Extracted items:
»»

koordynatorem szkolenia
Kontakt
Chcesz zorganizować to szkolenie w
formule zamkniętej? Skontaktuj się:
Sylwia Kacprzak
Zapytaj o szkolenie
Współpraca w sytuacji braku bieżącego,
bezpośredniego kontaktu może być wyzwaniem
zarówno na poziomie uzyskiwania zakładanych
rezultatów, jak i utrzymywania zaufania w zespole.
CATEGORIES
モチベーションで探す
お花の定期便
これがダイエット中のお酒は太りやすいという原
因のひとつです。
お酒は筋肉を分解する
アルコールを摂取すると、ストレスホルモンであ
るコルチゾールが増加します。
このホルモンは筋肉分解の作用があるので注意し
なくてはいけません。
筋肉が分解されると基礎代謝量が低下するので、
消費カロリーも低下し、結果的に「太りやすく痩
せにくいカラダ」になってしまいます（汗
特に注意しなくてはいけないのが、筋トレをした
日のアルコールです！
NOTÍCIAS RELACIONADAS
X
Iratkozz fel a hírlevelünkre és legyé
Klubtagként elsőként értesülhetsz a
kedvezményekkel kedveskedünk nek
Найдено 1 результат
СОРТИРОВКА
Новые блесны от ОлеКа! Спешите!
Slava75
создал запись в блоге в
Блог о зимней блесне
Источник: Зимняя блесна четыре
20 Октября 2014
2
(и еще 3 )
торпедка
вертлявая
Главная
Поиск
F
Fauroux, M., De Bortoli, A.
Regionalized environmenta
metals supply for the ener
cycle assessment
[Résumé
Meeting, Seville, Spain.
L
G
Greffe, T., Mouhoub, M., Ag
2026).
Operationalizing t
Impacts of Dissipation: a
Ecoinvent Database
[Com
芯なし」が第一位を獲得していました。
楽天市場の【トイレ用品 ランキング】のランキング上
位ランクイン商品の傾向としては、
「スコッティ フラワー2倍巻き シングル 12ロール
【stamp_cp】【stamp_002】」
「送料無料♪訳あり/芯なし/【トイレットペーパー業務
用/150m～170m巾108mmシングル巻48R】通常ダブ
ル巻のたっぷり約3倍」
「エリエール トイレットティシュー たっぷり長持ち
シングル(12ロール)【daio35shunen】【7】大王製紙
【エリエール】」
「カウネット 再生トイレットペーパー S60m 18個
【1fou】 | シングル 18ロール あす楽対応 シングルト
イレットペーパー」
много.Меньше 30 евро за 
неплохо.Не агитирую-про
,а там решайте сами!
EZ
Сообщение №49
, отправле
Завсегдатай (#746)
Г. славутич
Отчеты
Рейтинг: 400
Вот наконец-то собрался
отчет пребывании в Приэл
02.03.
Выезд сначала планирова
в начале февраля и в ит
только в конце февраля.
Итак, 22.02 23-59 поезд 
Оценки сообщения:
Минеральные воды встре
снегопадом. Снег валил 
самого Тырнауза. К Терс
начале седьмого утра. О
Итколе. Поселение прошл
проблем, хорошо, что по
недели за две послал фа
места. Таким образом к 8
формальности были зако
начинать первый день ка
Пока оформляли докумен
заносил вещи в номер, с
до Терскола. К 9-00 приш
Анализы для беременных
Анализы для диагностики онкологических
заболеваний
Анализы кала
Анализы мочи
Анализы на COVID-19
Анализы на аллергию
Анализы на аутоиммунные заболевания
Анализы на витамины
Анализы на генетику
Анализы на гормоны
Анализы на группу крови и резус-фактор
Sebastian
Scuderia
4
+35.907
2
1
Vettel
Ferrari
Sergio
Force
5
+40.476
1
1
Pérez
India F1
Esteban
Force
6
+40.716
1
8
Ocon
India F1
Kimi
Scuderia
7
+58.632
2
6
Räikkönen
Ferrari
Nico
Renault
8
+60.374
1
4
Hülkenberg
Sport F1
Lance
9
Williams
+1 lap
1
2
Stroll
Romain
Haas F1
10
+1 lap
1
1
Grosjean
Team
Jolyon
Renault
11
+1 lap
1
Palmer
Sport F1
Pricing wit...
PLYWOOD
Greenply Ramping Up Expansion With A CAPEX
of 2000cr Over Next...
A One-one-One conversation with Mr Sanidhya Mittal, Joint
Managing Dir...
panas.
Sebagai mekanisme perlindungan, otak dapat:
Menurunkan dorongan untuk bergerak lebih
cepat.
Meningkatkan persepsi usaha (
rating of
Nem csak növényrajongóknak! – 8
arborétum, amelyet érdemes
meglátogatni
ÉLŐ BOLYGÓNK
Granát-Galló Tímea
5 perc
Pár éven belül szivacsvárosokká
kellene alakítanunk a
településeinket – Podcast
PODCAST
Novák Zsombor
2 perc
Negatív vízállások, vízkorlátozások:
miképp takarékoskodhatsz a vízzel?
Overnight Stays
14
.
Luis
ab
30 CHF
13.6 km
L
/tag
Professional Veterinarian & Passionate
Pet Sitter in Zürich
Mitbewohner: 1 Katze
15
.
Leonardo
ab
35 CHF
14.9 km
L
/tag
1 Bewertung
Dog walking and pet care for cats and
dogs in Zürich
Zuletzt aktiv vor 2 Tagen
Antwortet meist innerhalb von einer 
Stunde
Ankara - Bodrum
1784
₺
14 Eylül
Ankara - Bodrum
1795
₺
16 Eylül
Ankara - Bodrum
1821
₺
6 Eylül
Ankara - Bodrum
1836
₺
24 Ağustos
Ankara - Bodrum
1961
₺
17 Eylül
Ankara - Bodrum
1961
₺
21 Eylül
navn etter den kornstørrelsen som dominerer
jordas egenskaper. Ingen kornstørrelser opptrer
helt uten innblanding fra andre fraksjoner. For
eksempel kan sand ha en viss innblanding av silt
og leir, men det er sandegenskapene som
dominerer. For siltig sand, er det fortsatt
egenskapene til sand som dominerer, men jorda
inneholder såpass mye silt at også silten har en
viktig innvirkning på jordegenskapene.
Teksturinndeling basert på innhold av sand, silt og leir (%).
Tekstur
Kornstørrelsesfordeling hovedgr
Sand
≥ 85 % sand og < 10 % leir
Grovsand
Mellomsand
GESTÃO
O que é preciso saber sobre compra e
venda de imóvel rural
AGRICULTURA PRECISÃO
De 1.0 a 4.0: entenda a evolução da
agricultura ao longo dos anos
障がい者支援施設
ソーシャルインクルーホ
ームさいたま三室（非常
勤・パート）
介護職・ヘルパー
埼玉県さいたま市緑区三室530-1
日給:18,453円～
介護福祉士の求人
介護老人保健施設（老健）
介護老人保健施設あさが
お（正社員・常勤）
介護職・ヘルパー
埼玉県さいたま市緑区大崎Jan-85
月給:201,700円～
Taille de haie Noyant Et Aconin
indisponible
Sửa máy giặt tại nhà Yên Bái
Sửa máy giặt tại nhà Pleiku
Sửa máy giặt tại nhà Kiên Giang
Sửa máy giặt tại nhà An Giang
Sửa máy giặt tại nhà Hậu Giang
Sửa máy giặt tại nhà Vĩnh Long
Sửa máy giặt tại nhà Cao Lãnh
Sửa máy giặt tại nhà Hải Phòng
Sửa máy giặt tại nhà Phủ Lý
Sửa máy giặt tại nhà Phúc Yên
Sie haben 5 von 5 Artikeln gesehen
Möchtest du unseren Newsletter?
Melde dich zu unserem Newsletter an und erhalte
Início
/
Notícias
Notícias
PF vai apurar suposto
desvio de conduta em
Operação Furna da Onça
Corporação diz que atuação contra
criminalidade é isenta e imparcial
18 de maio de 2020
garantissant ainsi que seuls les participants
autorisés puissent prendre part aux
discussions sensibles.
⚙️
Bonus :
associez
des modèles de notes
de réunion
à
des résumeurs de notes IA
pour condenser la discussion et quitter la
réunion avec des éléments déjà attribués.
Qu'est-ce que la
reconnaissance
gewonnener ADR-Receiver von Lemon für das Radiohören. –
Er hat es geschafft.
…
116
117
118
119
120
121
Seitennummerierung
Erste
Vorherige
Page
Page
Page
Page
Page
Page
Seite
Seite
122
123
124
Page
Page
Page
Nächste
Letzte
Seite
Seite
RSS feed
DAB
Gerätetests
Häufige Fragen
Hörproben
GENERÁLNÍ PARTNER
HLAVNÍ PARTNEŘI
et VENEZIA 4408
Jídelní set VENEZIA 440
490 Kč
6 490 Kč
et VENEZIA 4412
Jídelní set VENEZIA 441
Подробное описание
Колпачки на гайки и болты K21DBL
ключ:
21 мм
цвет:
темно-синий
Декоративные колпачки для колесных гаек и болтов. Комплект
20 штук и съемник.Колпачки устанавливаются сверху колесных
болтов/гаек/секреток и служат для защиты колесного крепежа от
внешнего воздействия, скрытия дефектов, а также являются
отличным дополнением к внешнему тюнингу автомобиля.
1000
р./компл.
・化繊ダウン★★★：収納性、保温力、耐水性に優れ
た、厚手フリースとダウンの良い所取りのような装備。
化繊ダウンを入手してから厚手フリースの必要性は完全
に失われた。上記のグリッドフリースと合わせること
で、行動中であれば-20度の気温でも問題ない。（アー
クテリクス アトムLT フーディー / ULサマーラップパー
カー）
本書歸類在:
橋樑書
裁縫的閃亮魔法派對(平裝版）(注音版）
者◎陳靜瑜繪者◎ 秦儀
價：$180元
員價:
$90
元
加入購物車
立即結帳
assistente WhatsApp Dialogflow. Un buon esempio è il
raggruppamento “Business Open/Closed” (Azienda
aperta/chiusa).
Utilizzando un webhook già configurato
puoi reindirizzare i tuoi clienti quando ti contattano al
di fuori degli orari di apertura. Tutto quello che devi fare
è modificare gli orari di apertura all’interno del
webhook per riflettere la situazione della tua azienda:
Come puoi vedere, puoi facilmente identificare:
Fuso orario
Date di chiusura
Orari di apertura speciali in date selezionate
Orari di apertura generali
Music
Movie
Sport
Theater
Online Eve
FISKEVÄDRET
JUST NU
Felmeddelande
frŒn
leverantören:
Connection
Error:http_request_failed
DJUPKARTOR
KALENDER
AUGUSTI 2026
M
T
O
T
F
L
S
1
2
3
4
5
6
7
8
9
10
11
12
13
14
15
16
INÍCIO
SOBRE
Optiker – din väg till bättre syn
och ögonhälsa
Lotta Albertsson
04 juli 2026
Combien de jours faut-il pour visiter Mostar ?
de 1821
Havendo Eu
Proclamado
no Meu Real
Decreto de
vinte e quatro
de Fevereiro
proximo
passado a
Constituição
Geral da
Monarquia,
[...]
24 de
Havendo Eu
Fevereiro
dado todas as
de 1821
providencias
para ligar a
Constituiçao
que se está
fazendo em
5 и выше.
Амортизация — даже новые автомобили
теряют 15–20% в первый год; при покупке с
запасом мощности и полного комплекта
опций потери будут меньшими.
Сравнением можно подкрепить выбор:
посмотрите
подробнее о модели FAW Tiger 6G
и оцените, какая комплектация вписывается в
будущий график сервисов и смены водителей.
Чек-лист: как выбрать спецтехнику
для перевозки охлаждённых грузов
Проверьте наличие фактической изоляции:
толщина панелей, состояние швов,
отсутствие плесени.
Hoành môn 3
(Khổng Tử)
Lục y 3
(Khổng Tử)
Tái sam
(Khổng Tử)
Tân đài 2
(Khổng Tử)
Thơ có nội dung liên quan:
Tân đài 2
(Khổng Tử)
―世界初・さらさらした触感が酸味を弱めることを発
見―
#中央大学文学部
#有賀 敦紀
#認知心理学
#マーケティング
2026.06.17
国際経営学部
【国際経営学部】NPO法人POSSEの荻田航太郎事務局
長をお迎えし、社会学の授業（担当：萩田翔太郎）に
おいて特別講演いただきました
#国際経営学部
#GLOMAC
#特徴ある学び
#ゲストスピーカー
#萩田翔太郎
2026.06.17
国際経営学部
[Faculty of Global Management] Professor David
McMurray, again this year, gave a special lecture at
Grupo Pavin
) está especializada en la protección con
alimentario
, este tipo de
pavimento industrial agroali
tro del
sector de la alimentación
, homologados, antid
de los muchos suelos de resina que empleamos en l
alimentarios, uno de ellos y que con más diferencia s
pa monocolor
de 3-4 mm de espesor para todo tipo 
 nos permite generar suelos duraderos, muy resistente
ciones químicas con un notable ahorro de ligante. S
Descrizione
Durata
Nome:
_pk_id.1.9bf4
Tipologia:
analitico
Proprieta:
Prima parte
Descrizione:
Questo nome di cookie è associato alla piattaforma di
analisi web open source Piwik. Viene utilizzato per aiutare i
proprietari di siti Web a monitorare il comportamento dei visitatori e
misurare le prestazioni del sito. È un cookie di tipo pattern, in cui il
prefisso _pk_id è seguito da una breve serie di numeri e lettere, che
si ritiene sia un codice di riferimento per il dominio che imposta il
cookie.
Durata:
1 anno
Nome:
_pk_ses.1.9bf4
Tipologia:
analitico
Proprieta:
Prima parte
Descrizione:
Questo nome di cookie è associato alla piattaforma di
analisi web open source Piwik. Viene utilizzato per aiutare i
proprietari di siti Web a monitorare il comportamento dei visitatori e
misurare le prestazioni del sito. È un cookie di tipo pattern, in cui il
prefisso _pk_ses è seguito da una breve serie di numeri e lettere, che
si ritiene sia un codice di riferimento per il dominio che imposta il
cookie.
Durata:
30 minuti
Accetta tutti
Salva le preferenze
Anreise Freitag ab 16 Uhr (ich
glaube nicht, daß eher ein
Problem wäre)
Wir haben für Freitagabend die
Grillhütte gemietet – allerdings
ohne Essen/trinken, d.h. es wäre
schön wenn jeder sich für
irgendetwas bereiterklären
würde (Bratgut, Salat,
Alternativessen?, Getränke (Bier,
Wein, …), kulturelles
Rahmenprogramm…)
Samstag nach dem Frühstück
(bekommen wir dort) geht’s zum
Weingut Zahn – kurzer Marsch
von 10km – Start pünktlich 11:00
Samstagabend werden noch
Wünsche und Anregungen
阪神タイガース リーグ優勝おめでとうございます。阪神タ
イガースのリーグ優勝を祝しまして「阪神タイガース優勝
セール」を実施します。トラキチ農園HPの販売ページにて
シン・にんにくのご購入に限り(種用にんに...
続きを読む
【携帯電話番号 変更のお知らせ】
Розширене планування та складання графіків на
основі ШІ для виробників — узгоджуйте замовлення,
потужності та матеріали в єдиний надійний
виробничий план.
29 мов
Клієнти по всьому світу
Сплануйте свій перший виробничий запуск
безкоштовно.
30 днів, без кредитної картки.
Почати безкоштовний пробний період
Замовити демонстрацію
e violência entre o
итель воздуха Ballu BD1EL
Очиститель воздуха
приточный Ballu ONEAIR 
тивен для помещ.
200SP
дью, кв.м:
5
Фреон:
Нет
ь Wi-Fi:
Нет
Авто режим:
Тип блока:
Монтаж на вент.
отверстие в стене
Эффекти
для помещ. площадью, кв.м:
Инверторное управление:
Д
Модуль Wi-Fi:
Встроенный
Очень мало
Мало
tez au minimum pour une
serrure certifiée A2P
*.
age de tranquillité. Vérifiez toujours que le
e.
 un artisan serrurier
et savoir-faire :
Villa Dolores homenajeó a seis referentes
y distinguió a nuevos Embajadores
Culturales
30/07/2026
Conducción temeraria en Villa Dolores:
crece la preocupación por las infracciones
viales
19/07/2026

««

Write out everything from the start of the items down to the line containing "начинать первый день ка", substituting "Найти" for "Поиск" and keeping all other text unchanged.

koordynatorem szkolenia
Kontakt
Chcesz zorganizować to szkolenie w
formule zamkniętej? Skontaktuj się:
Sylwia Kacprzak
Zapytaj o szkolenie
Współpraca w sytuacji braku bieżącego,
bezpośredniego kontaktu może być wyzwaniem
zarówno na poziomie uzyskiwania zakładanych
rezultatów, jak i utrzymywania zaufania w zespole.
CATEGORIES
モチベーションで探す
お花の定期便
これがダイエット中のお酒は太りやすいという原
因のひとつです。
お酒は筋肉を分解する
アルコールを摂取すると、ストレスホルモンであ
るコルチゾールが増加します。
このホルモンは筋肉分解の作用があるので注意し
なくてはいけません。
筋肉が分解されると基礎代謝量が低下するので、
消費カロリーも低下し、結果的に「太りやすく痩
せにくいカラダ」になってしまいます（汗
特に注意しなくてはいけないのが、筋トレをした
日のアルコールです！
NOTÍCIAS RELACIONADAS
X
Iratkozz fel a hírlevelünkre és legyé
Klubtagként elsőként értesülhetsz a
kedvezményekkel kedveskedünk nek
Найдено 1 результат
СОРТИРОВКА
Новые блесны от ОлеКа! Спешите!
Slava75
создал запись в блоге в
Блог о зимней блесне
Источник: Зимняя блесна четыре
20 Октября 2014
2
(и еще 3 )
торпедка
вертлявая
Главная
Найти
F
Fauroux, M., De Bortoli, A.
Regionalized environmenta
metals supply for the ener
cycle assessment
[Résumé
Meeting, Seville, Spain.
L
G
Greffe, T., Mouhoub, M., Ag
2026).
Operationalizing t
Impacts of Dissipation: a
Ecoinvent Database
[Com
芯なし」が第一位を獲得していました。
楽天市場の【トイレ用品 ランキング】のランキング上
位ランクイン商品の傾向としては、
「スコッティ フラワー2倍巻き シングル 12ロール
【stamp_cp】【stamp_002】」
「送料無料♪訳あり/芯なし/【トイレットペーパー業務
用/150m～170m巾108mmシングル巻48R】通常ダブ
ル巻のたっぷり約3倍」
「エリエール トイレットティシュー たっぷり長持ち
シングル(12ロール)【daio35shunen】【7】大王製紙
【エリエール】」
「カウネット 再生トイレットペーパー S60m 18個
【1fou】 | シングル 18ロール あす楽対応 シングルト
イレットペーパー」
много.Меньше 30 евро за 
неплохо.Не агитирую-про
,а там решайте сами!
EZ
Сообщение №49
, отправле
Завсегдатай (#746)
Г. славутич
Отчеты
Рейтинг: 400
Вот наконец-то собрался
отчет пребывании в Приэл
02.03.
Выезд сначала планирова
в начале февраля и в ит
только в конце февраля.
Итак, 22.02 23-59 поезд 
Оценки сообщения:
Минеральные воды встре
снегопадом. Снег валил 
самого Тырнауза. К Терс
начале седьмого утра. О
Итколе. Поселение прошл
проблем, хорошо, что по
недели за две послал фа
места. Таким образом к 8
формальности были зако
начинать первый день ка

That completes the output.